China's controversal 'miracle' doctor13 years, 8 months ago
Posted on Dec 20, 2004, 1 p.m.
By Bill Freeman
A Chinese neurosurgeon in Beijing has aroused controversy for his use of cells from aborted foetuses to help "cure" patients affected by spinal and brain damage. Neurosurgeon Dr Huang Hongyun has been criticised for not having been subjected to medical trials and peer analysis, and because his use of cells from human foetuses raises serious ethical questions.
Neurosurgeon Dr Huang Hongyun has been criticised for not having been subjected to medical trials and peer analysis, and because his use of cells from human foetuses raises serious ethical questions.
Nevertheless, many foreign patients have been travelling to Beijing to be treated by Dr Huang, whose operations cost $20,000.
"Our neurologist told us that he had 12-14 months to live," Antonia Shoal, whose husband Bob was last year diagnosed with ALS - Motor Neurone Disease - told BBC World Service's Outlook programme.
"We were told that there is absolutely no known cause, and no cure, for ALS, so we were quite desperate.
"My husband and I had been happily married for 40 years, and we wanted it to continue. So we began asking many hospitals and many clinics in America, and we got the same answer: 'nobody knows anything about it.'
"We got on the internet, and it was through the internet that we were able to pick up Dr Huang's clinic," she said.
Dr Huang's treatment is controversial because it involves the use of cells from aborted foetuses - specifically, olfactory and sheathing cells from the nose - which are inserted into damaged areas such as the spinal chord or brain.
Ms Shoham explained that her husband had only a short operation, in which two holes, around the diameter of a straw, were drilled into his frontal lobe.
He was back in four hours, she added, and he had noticed the difference by the next morning.
"He yelled from the bathroom, 'my God, I can shave again'," she said.
"He'd stopped the tremendous shaking that he'd had. That was the first indication that he'd changed."
Soon afterwards he began to recover enough to eat by himself.
However, the recovery did not last, and within three and a half months Mr Shoham's condition had begun to deteriorate again, as he lost control of muscles and became very weak.
Despite this, Ms Shoham said she stood by their decision to use Dr Huang.
"The trip to China gave us hope," she stated. "Dr Huang is doing many operations on people that have spinal chord injuries. We saw with our own eyes the benefits."
Jonathan Watts, of the UK's The Guardian newspaper, who has met Dr Huang, said that most of his patients came from the US, but there had been some from all over the world.

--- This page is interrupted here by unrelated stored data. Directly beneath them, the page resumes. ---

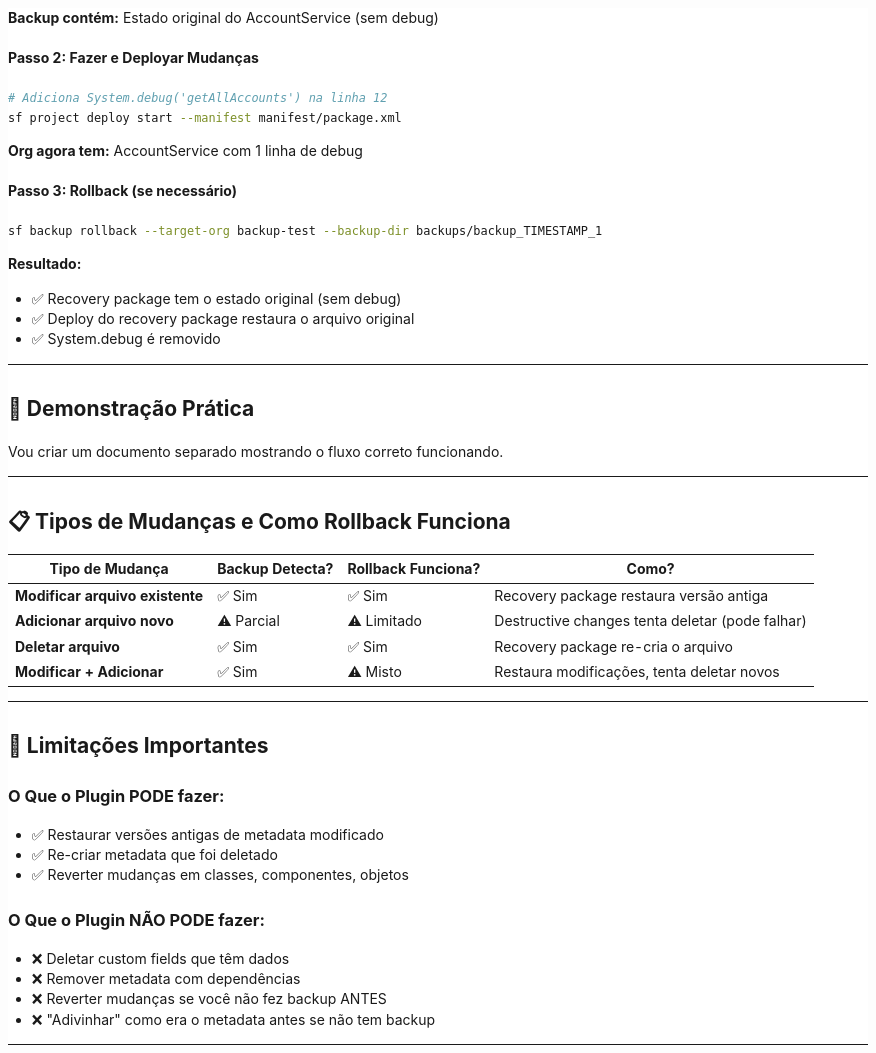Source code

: **Backup contém:** Estado original do AccountService (sem debug)

#### Passo 2: Fazer e Deployar Mudanças
```bash
# Adiciona System.debug('getAllAccounts') na linha 12
sf project deploy start --manifest manifest/package.xml
```

**Org agora tem:** AccountService com 1 linha de debug

#### Passo 3: Rollback (se necessário)
```bash
sf backup rollback --target-org backup-test --backup-dir backups/backup_TIMESTAMP_1
```

**Resultado:** 
- ✅ Recovery package tem o estado original (sem debug)
- ✅ Deploy do recovery package restaura o arquivo original
- ✅ System.debug é removido

---

## 🎯 Demonstração Prática

Vou criar um documento separado mostrando o fluxo correto funcionando.

---

## 📋 Tipos de Mudanças e Como Rollback Funciona

| Tipo de Mudança | Backup Detecta? | Rollback Funciona? | Como? |
|-----------------|-----------------|-------------------|-------|
| **Modificar arquivo existente** | ✅ Sim | ✅ Sim | Recovery package restaura versão antiga |
| **Adicionar arquivo novo** | ⚠️ Parcial | ⚠️ Limitado | Destructive changes tenta deletar (pode falhar) |
| **Deletar arquivo** | ✅ Sim | ✅ Sim | Recovery package re-cria o arquivo |
| **Modificar + Adicionar** | ✅ Sim | ⚠️ Misto | Restaura modificações, tenta deletar novos |

---

## 🔧 Limitações Importantes

### O Que o Plugin PODE fazer:
- ✅ Restaurar versões antigas de metadata modificado
- ✅ Re-criar metadata que foi deletado
- ✅ Reverter mudanças em classes, componentes, objetos

### O Que o Plugin NÃO PODE fazer:
- ❌ Deletar custom fields que têm dados
- ❌ Remover metadata com dependências
- ❌ Reverter mudanças se você não fez backup ANTES
- ❌ "Adivinhar" como era o metadata antes se não tem backup

---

Each one pays upwards of $20,000 for an operation. Twelve people fly out to the Beijing clinic every month, and Dr Huang claims a waiting list that stretches until December 2005.
Mr Watts said that it was "remarkable and very moving" to speak to patients who had been treated.
"Without exception, they all said they had experienced miraculous results - and they used that word 'miracle' again and again," he said.
"People who hadn't been able to breathe except on a respirator were able to come off, albeit for a short time... there was some change in everybody."
He said that he had seen a video of someone walking who had not previously been able to do so - although Dr Huang had admitted the treatment did not work every time, and that a "handful" experienced no change after the operation.
Mr Watts also stressed that the changes were not always positive.
"For some patients, they get a return of sensation after being paralysed for a long time, and that isn't always a good thing - because that sensation can be pain," he said.
"There was one guy who said he experienced very sharp pain that he'd never had before."
Peer review questions
One of those keen to find out more about Dr Huang and the treatment he offers is Professor Roger Lemon, director of the Institute of Neurology at University College London.
"The amount of information that is out there for patients to base their decision on whether to go to Beijing to receive this highly controversial treatment is very limited," he said.
"We don't yet have any articles in the neurological press, in peer review journals - this is very disappointing from the patient's point of view.
"I think we would all feel a lot easier and be in a better position to advise patients if there was more information about what the treatment involves - and most importantly, what has been the outcome for patients that have already been treated in Beijing."
However he admitted that the "remarkable thing" was how quickly improvement occurred.
"If we're expecting cells to regenerate within the damaged spinal chord, this is generally a process accepted to take weeks rather than hours," he said.